6. Geographical Statistics
In the United States, acquired moles are so common that some experts do not consider it as an abnormality or defect. Although common, it represents an abnormal proliferation of cells. Most fair-skinned individuals will have at least several moles. It also occurs in dark-skinned individuals but at a lower prevalence.
Distribution differences of moles have also been observed with moles occurring more on the trunk in light skin, while in darker skin, moles tend to occur in the peripheral body parts. Globally, the prevalence of moles are similar to the United States. Individuals in Northern Europe such as Belgium, the Netherlands, and the United Kingdom have been observed to have large moles (equal or more than 1 centimeter in diameter) and have a large number of moles (more than 50).
7. Gender and Age Statistics
The appearance of moles are thought to be equal in both males and females. Judging the incidence and prevalence may be difficult as it is common and medical attention is usually only sought for cosmetic purposes. However, it has been observed that the moles may be responsive to sex hormones. This observation is supported by the changes in moles seen during pregnancy. In these cases, the moles commonly enlarge or darken.
Congenital moles are present at birth or soon after birth, while acquired moles are not present at birth. The incidence of moles increases throughout the first 30 years and peaks in the 4th to 5th decades of life. After that, the incidence decreases as the mole slowly involutes and becomes inconspicuous in advanced elder years.
8. Mole Removal
When the risk of malignancy is increased, histopathological examination and other tests may be necessary. Removal of the mole may be indicated when there is potential malignancy or for cosmetic reasons. Tangential or shave excision can be performed for cosmetic removal, punch excision for small lesions, and a complete excision with sutured closure for large lesions (more than 1 cm in diameter).
The excised mole can be sent to a pathologist so an accurate diagnosis can be made to confirm if the mole is malignant. Referral to a dermatologist should be made if there are any doubts regarding the diagnosis and management of the mole. This is especially true if melanoma is suspected.
9. Prognosis
The prognosis or outcome of having a single mole is excellent as these lesions are considered benign growths that have no potential to turn malignant (unless evolution occurs). Those with multiple moles or large moles may have a higher risk of melanoma with the risk increasing with higher number and bigger sizes.

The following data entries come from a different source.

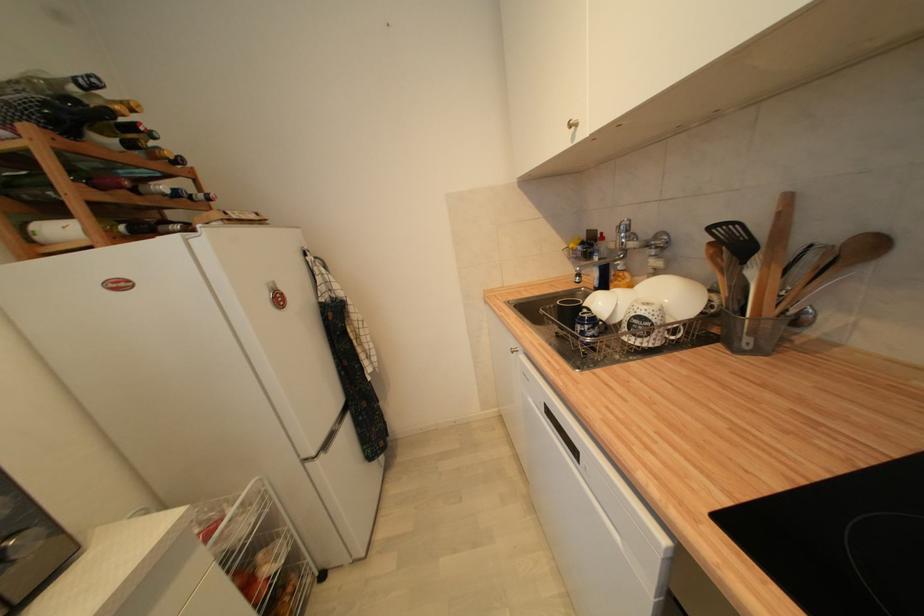
Where would you lift the metal whisk? Please return your answer as a coordinate pair (x, y).

(839, 265)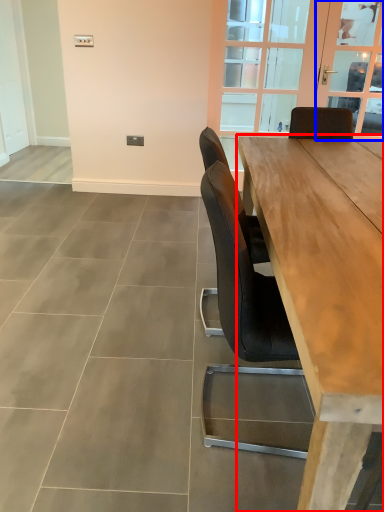
Question: Which point is further to the camera, table (highlighted by a red box) or window screen (highlighted by a blue box)?

Choices:
 (A) table
 (B) window screen

Answer: (B)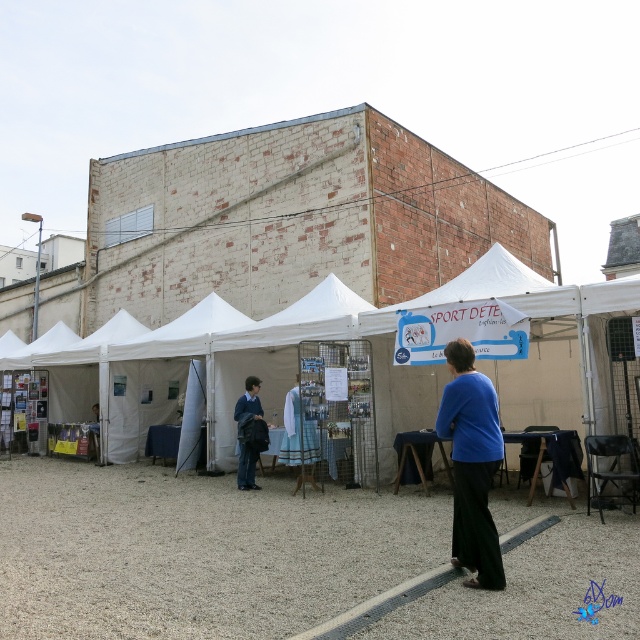
From the picture: You are standing in the courtyard and want to take a photo of the blue matte shirt at center without the white fabric tent at center blocking the view. Is this possible?

The white fabric tent at center is closer to the viewer than the blue matte shirt at center, so the tent will block the view of the shirt. Move behind the tent to take the photo.

You are planning to set up a 3.5 meter long table in the courtyard. The white fabric tent at center and the blue matte shirt at center are in the way. Can you place the table between them without moving any objects?

The distance between the white fabric tent at center and the blue matte shirt at center is 3.71 meters. Since the table is 3.5 meters long, it can fit between them as the available space is slightly larger than the table.

You are standing in the courtyard and want to move towards the two points marked in the scene. Which point, point (486, 497) or point (259, 440), will you reach first?

You will reach point (486, 497) first because it is closer to the viewer than point (259, 440).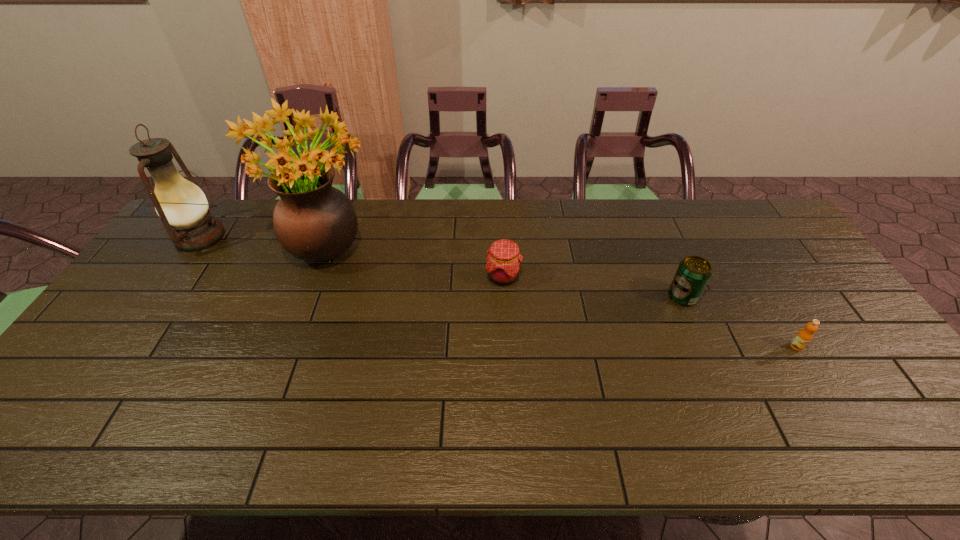
What are the coordinates of `the closest object to the leftmost object` in the screenshot? It's located at click(313, 221).

Where is `the second closest object to the leftmost object`? the second closest object to the leftmost object is located at coordinates (504, 260).

Where is `vacant space that satisfies the following two spatial constraints: 1. on the front side of the third object from right to left; 2. on the left side of the leftmost object`? The image size is (960, 540). vacant space that satisfies the following two spatial constraints: 1. on the front side of the third object from right to left; 2. on the left side of the leftmost object is located at coordinates (173, 277).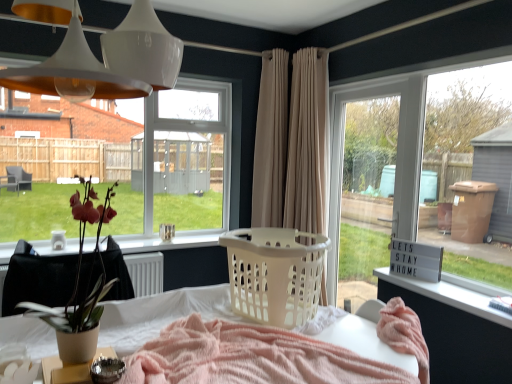
Question: Is white glossy pendant lights at upper center bigger or smaller than white plastic changing table at lower right?

Choices:
 (A) big
 (B) small

Answer: (A)

Question: From the image's perspective, is white glossy pendant lights at upper center positioned above or below white plastic changing table at lower right?

Choices:
 (A) below
 (B) above

Answer: (B)

Question: Considering the real-world distances, which object is closest to the beige fabric curtain at center, the 2th curtain from the left?

Choices:
 (A) matte brown pot at left
 (B) white glossy pendant lights at upper center
 (C) beige fabric curtain at center, placed as the 1th curtain when sorted from left to right
 (D) clear glass window at upper left
 (E) white plastic table at lower center

Answer: (C)

Question: Which of these objects is positioned farthest from the white plastic laundry basket at center?

Choices:
 (A) white glossy pendant lights at upper center
 (B) clear glass window at upper left
 (C) matte brown pot at left
 (D) white plastic table at lower center
 (E) beige fabric curtain at center, which is counted as the first curtain, starting from the right

Answer: (B)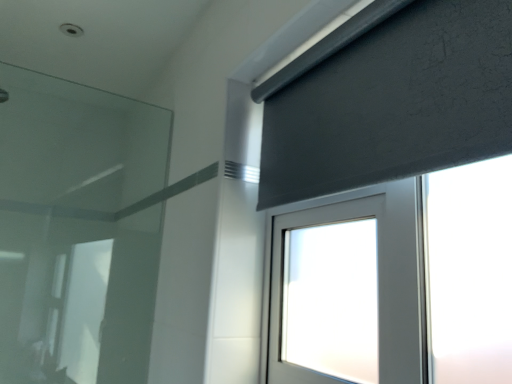
Describe the element at coordinates (389, 99) in the screenshot. I see `dark gray textured curtain at upper right` at that location.

Where is `dark gray textured curtain at upper right`? The width and height of the screenshot is (512, 384). dark gray textured curtain at upper right is located at coordinates (389, 99).

What is the approximate height of dark gray textured curtain at upper right?

It is 15.55 inches.

At what (x,y) coordinates should I click in order to perform the action: click on transparent glass at left. Please return your answer as a coordinate pair (x, y). Looking at the image, I should click on (77, 230).

What do you see at coordinates (77, 230) in the screenshot? This screenshot has height=384, width=512. I see `transparent glass at left` at bounding box center [77, 230].

Image resolution: width=512 pixels, height=384 pixels. In order to click on dark gray textured curtain at upper right in this screenshot , I will do `click(389, 99)`.

Is transparent glass at left to the left of dark gray textured curtain at upper right from the viewer's perspective?

Correct, you'll find transparent glass at left to the left of dark gray textured curtain at upper right.

Which object is further away from the camera taking this photo, transparent glass at left or dark gray textured curtain at upper right?

transparent glass at left.

Looking at this image, which point is more forward, [28,291] or [381,104]?

Positioned in front is point [381,104].

From the image's perspective, is transparent glass at left below dark gray textured curtain at upper right?

Yes, from the image's perspective, transparent glass at left is below dark gray textured curtain at upper right.

From a real-world perspective, which is physically below, transparent glass at left or dark gray textured curtain at upper right?

transparent glass at left is physically lower.

Is transparent glass at left thinner than dark gray textured curtain at upper right?

Indeed, transparent glass at left has a lesser width compared to dark gray textured curtain at upper right.

Who is taller, transparent glass at left or dark gray textured curtain at upper right?

Standing taller between the two is transparent glass at left.

Does transparent glass at left have a larger size compared to dark gray textured curtain at upper right?

Yes.

Is transparent glass at left located outside dark gray textured curtain at upper right?

Absolutely, transparent glass at left is external to dark gray textured curtain at upper right.

Is transparent glass at left not near dark gray textured curtain at upper right?

Yes, transparent glass at left and dark gray textured curtain at upper right are located far from each other.

Is transparent glass at left positioned with its back to dark gray textured curtain at upper right?

transparent glass at left is not turned away from dark gray textured curtain at upper right.

Can you tell me how much transparent glass at left and dark gray textured curtain at upper right differ in facing direction?

91.2 degrees separate the facing orientations of transparent glass at left and dark gray textured curtain at upper right.

Find the location of a particular element. The image size is (512, 384). filter on the left of dark gray textured curtain at upper right is located at coordinates (77, 230).

In the image, is dark gray textured curtain at upper right on the left side or the right side of transparent glass at left?

In the image, dark gray textured curtain at upper right appears on the right side of transparent glass at left.

Which object is more forward, dark gray textured curtain at upper right or transparent glass at left?

Positioned in front is dark gray textured curtain at upper right.

Considering the points (297, 58) and (29, 235), which point is behind, point (297, 58) or point (29, 235)?

The point (29, 235) is behind.

From the image's perspective, which one is positioned higher, dark gray textured curtain at upper right or transparent glass at left?

dark gray textured curtain at upper right is shown above in the image.

From a real-world perspective, relative to transparent glass at left, is dark gray textured curtain at upper right vertically above or below?

Clearly, from a real-world perspective, dark gray textured curtain at upper right is above transparent glass at left.

Considering the relative sizes of dark gray textured curtain at upper right and transparent glass at left in the image provided, is dark gray textured curtain at upper right wider than transparent glass at left?

Yes, dark gray textured curtain at upper right is wider than transparent glass at left.

In the scene shown: Which of these two, dark gray textured curtain at upper right or transparent glass at left, stands taller?

With more height is transparent glass at left.

Considering the relative sizes of dark gray textured curtain at upper right and transparent glass at left in the image provided, is dark gray textured curtain at upper right bigger than transparent glass at left?

No, dark gray textured curtain at upper right is not bigger than transparent glass at left.

Based on the photo, would you say dark gray textured curtain at upper right is outside transparent glass at left?

dark gray textured curtain at upper right lies outside transparent glass at left's area.

Is dark gray textured curtain at upper right positioned far away from transparent glass at left?

Yes.

Could you tell me if dark gray textured curtain at upper right is facing transparent glass at left?

No, dark gray textured curtain at upper right is not oriented towards transparent glass at left.

You are a GUI agent. You are given a task and a screenshot of the screen. Output one action in this format:
    pyautogui.click(x=<x>, y=<y>)
    Task: Click on the filter located below the dark gray textured curtain at upper right (from the image's perspective)
    
    Given the screenshot: What is the action you would take?
    pyautogui.click(x=77, y=230)

Image resolution: width=512 pixels, height=384 pixels. Find the location of `filter on the left side of dark gray textured curtain at upper right`. filter on the left side of dark gray textured curtain at upper right is located at coordinates (77, 230).

This screenshot has width=512, height=384. I want to click on filter located underneath the dark gray textured curtain at upper right (from a real-world perspective), so click(x=77, y=230).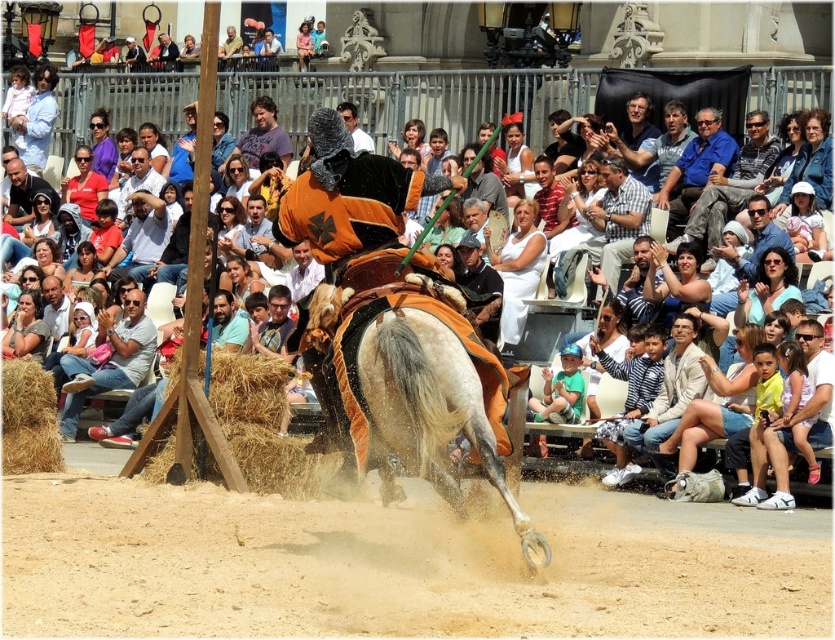
Is point (453, 413) closer to camera compared to point (272, 392)?

Yes, it is in front of point (272, 392).

Does point (338, 163) come in front of point (248, 355)?

That is True.

You are a GUI agent. You are given a task and a screenshot of the screen. Output one action in this format:
    pyautogui.click(x=<x>, y=<y>)
    Task: Click on the brown leather horse at center
    
    Given the screenshot: What is the action you would take?
    pyautogui.click(x=393, y=330)

Find the location of `brown straw at lower left`. brown straw at lower left is located at coordinates (28, 419).

Does brown straw at lower left have a larger size compared to matte white shirt at center?

Indeed, brown straw at lower left has a larger size compared to matte white shirt at center.

Describe the element at coordinates (28, 419) in the screenshot. The height and width of the screenshot is (640, 835). I see `brown straw at lower left` at that location.

You are a GUI agent. You are given a task and a screenshot of the screen. Output one action in this format:
    pyautogui.click(x=<x>, y=<y>)
    Task: Click on the brown straw at lower left
    This screenshot has height=640, width=835.
    Given the screenshot: What is the action you would take?
    pyautogui.click(x=28, y=419)

Describe the element at coordinates (28, 419) in the screenshot. I see `brown straw at lower left` at that location.

Which of these two, brown straw at lower left or matte red shirt at center, stands shorter?

matte red shirt at center

The width and height of the screenshot is (835, 640). In order to click on brown straw at lower left in this screenshot , I will do `click(28, 419)`.

At what (x,y) coordinates should I click in order to perform the action: click on brown straw at lower left. Please return your answer as a coordinate pair (x, y). The width and height of the screenshot is (835, 640). Looking at the image, I should click on (28, 419).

Moles are biologically stable; however, they can also be associated with melanoma (skin cancer). The true rate of transformation of a mole to melanoma is unknown with some data suggesting that about 40% of melanoma cases have a precursor mole. The risk of melanoma is higher in congenital moles (especially in large moles). Some studies have suggested that melanoma may occur in up to 5% of giant congenital moles.
10. Patient Education
Patients should be made aware that moles are a common anomaly that are benign and do not generally cause any issues. However, they should be taught self-examination of their moles (especially those with a higher risk-large congenital moles). Use the ABCDE approach, where patients assess the asymmetry, border irregularity, color, diameter, and evolution of the mole.
Some add an “F” for funny looking, which suggests that the appearance of the mole has changed. Other things to look out for include raised borders, itchiness, and bleeding. Those with these changes should seek medical attention to determine the potential of malignant transformation. There are many resources and information available that illustrate these changes from various organizations such as the American Academy of Dermatology. The importance of sun protection should be emphasized for both children and adults.